We love Richard Soames’s comedy – he’s a talented writer and performer – and this show lives up to the hype. Some pretty cool technology and some familiar lessons in film-making – this show involves the whole audience in literally making a movie. Definitely a fun night for you and your friends.
i will still be whole when you rip me in half
27 & 28 February
- An expectant mother stares at a crack in the wall.
- A lost daughter stares at her reflection.
What does a mother owe her daughter? And what does a daughter owe her mother?
i will still be whole (when you rip me in half) is a poetic interlinking of monologues devoted to family, inherited trauma and the essential violence of whiteness
We already know Ava Wong Davies can write from her theatre criticism, and we’re excited to see her work for the first time. Good luck Ava!
A Clown Show About Rain
27 February – 3 March
Forth, Cromarty and Dogger take each day as it comes, but as the water levels rise, how will they cope with a broken umbrella and leaking wellies? Watch as they play, dance, seek and hide in this world of ever-changing weather.
This physical theatre show is absolutely gorgeous and well worth your time. A dazzling, poignant and, surprisingly, funny insight into mental health, with strong performers and brilliant sound from Ellie Isherwood. Tackles head on the complexities of understanding and dealing with depression.
Dangerous Giant Animals
6 – 10 March
A kick. A scream. A tantrum. With a disabled sister, what’s allowed?
Claire’s younger sister, Kayla, has ten small seizures an hour and has the mental capacity of a one year old. Kayla loves dangerous giant animals, like dinosaurs and lions, and her tantrums can rival their violent nature. As a care-taking sibling, Claire struggles to shut down her own animal impulses.

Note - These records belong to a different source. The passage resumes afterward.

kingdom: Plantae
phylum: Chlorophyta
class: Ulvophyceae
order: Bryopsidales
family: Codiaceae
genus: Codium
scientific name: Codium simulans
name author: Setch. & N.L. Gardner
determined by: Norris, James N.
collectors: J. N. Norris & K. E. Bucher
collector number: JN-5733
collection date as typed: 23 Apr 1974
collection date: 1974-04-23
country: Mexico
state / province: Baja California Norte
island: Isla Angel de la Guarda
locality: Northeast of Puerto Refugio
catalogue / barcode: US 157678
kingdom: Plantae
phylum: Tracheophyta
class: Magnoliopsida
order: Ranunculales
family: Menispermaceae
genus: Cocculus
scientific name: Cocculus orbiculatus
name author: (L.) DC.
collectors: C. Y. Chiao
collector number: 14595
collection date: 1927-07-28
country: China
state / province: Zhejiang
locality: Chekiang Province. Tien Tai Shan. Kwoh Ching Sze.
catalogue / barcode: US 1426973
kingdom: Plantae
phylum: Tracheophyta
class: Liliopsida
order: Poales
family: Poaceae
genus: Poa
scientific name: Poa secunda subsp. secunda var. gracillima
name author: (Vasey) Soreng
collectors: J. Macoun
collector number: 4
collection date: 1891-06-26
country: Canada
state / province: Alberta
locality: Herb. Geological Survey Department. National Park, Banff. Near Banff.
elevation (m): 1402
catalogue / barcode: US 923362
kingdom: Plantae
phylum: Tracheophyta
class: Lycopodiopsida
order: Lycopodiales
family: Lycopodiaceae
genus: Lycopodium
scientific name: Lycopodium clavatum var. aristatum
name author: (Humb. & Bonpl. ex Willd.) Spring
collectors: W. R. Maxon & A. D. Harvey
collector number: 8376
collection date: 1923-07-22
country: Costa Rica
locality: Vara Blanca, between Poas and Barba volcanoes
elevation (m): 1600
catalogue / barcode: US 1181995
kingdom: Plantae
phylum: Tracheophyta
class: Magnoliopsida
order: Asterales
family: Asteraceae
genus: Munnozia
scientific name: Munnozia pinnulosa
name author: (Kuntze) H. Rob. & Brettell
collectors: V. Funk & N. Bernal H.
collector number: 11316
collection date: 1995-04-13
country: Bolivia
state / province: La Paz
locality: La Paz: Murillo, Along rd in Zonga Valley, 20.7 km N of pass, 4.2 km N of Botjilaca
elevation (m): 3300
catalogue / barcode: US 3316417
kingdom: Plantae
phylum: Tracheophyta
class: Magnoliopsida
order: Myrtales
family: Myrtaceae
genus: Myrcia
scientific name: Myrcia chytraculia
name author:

Our director Katherine saw this show at the Park Theatre late last year, coming to London after winning the SIT-UP award. Christina Murdock writes and performs, playing Claire, a middle child who is forced grow up too soon alongside a sister who never will. A moving, funny and honest play that explores a sibling’s experience of disability performed with a huge amount of heart.
Anyone else got any other recommendations?